:: RECORDS FOR THIS EXERCISE ::
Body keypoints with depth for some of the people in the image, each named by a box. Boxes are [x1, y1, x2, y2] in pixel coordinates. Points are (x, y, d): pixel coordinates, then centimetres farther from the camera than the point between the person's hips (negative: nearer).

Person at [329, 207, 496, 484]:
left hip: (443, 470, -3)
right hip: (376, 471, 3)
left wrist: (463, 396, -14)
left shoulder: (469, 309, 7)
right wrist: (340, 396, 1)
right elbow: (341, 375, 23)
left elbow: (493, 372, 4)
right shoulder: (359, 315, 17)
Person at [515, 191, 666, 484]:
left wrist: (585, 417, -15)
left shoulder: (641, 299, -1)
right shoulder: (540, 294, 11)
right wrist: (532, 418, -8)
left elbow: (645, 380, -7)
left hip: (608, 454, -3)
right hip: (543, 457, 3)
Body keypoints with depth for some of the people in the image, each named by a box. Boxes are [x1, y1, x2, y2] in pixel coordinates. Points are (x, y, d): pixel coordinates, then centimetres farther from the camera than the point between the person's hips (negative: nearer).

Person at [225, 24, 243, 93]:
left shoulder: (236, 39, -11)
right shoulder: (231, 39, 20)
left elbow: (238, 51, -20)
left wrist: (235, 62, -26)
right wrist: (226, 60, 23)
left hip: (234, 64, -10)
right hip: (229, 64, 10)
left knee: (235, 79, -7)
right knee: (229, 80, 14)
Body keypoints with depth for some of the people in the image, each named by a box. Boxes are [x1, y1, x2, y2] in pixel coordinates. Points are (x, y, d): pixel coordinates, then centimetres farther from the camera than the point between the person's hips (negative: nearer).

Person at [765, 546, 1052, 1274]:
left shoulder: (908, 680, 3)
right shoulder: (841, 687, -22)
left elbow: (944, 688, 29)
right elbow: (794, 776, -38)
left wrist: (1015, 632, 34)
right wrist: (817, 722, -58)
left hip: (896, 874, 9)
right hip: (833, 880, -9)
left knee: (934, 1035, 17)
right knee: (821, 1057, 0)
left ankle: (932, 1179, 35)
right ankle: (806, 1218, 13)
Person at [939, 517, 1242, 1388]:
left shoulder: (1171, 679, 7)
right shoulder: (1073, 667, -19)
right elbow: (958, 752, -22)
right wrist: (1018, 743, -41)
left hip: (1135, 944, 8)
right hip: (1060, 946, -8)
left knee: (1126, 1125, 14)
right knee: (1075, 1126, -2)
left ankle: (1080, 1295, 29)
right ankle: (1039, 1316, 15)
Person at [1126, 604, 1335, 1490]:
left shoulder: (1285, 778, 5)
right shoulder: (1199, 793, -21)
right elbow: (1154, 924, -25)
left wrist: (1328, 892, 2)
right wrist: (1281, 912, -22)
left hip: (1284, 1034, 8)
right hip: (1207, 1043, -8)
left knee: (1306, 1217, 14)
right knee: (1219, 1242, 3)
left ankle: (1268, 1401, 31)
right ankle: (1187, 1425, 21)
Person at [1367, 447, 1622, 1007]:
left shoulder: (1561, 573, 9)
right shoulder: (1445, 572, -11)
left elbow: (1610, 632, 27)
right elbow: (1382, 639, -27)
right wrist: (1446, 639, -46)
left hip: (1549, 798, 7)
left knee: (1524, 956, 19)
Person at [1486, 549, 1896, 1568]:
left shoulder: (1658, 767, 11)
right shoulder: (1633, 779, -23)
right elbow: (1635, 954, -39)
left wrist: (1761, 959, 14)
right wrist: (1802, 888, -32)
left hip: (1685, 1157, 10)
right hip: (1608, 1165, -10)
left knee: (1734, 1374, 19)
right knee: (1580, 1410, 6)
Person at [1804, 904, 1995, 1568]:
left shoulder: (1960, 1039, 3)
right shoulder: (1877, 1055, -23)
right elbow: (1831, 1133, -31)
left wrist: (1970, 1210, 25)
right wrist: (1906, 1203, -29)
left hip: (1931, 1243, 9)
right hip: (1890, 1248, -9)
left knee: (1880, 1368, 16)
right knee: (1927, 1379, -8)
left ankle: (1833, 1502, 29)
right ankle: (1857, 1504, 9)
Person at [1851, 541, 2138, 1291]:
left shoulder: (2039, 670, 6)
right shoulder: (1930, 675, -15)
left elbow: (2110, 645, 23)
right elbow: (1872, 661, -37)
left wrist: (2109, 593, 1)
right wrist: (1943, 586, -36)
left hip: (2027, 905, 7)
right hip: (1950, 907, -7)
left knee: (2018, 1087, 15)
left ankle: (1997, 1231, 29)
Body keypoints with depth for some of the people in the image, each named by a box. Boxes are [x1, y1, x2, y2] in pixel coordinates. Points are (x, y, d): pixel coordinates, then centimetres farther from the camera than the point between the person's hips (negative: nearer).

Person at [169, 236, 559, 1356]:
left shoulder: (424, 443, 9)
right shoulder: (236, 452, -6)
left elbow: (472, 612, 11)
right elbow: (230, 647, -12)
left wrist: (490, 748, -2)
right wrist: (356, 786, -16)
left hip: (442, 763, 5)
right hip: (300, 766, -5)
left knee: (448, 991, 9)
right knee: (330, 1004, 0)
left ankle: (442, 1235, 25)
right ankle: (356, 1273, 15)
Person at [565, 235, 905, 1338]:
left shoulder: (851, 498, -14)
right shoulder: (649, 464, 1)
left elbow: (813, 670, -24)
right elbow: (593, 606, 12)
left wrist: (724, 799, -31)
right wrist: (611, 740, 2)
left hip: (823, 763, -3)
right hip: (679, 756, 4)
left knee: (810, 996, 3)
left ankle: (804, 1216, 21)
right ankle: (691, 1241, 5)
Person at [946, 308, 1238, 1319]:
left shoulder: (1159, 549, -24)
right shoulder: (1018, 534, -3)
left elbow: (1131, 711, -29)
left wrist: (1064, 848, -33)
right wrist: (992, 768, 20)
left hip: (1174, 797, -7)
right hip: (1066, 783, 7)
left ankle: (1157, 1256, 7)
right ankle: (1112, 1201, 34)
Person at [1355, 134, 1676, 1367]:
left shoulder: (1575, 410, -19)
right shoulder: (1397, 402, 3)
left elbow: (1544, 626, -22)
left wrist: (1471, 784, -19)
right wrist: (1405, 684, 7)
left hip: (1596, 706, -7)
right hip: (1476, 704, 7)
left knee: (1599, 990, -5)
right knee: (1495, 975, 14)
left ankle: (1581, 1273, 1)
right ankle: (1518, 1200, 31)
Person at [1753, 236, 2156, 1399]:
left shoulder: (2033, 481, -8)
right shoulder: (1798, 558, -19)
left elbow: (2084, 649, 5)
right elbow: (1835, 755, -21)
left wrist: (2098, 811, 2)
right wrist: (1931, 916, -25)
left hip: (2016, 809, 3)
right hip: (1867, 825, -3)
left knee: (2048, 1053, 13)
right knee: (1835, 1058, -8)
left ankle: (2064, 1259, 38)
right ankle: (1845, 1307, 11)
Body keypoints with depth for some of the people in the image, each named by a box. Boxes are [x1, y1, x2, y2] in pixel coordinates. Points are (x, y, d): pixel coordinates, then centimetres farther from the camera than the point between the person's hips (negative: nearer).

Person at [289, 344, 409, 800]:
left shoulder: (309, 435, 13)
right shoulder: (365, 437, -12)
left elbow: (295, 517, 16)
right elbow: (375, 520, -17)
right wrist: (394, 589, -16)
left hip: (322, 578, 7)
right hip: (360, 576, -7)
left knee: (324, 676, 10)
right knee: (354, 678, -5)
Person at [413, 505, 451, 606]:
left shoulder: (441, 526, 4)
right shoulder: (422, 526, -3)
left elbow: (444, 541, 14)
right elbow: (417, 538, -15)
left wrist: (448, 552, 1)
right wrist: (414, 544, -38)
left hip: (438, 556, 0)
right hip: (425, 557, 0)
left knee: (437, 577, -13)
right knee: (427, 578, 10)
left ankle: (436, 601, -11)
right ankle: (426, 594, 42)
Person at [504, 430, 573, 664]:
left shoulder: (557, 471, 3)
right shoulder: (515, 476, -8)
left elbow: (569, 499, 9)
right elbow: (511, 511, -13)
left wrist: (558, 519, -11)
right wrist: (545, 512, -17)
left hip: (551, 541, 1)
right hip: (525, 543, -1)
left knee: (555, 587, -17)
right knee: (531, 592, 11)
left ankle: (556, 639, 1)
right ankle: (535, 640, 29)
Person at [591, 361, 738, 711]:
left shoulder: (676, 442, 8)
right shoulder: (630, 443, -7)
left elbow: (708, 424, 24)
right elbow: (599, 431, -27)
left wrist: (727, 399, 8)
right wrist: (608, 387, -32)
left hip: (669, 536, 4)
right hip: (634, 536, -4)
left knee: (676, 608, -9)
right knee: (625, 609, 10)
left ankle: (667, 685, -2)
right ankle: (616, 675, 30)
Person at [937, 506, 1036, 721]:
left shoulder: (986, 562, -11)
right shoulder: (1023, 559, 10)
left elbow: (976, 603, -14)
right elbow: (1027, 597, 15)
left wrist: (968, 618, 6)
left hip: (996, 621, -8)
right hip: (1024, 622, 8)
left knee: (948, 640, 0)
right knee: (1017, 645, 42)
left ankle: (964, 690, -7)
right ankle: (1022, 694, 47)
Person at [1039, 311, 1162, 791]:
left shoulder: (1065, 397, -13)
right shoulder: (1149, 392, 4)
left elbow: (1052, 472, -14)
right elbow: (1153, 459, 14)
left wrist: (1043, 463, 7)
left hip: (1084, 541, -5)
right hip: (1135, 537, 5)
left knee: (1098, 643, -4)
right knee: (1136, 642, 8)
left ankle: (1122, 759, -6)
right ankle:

:: ASSIGNED TASK ::
Return word for word the lines above from the line with "right ankle: (1039, 1316, 15)" to the line with "right hip: (1608, 1165, -10)", including both and leaving out all others.

:: RESULT ::
right ankle: (1039, 1316, 15)
Person at [1126, 604, 1335, 1490]:
left shoulder: (1285, 778, 5)
right shoulder: (1199, 793, -21)
right elbow: (1154, 924, -25)
left wrist: (1328, 892, 2)
right wrist: (1281, 912, -22)
left hip: (1284, 1034, 8)
right hip: (1207, 1043, -8)
left knee: (1306, 1217, 14)
right knee: (1219, 1242, 3)
left ankle: (1268, 1401, 31)
right ankle: (1187, 1425, 21)
Person at [1367, 447, 1622, 1007]:
left shoulder: (1561, 573, 9)
right shoulder: (1445, 572, -11)
left elbow: (1610, 632, 27)
right elbow: (1382, 639, -27)
right wrist: (1446, 639, -46)
left hip: (1549, 798, 7)
left knee: (1524, 956, 19)
Person at [1486, 549, 1896, 1568]:
left shoulder: (1658, 767, 11)
right shoulder: (1633, 779, -23)
right elbow: (1635, 954, -39)
left wrist: (1761, 959, 14)
right wrist: (1802, 888, -32)
left hip: (1685, 1157, 10)
right hip: (1608, 1165, -10)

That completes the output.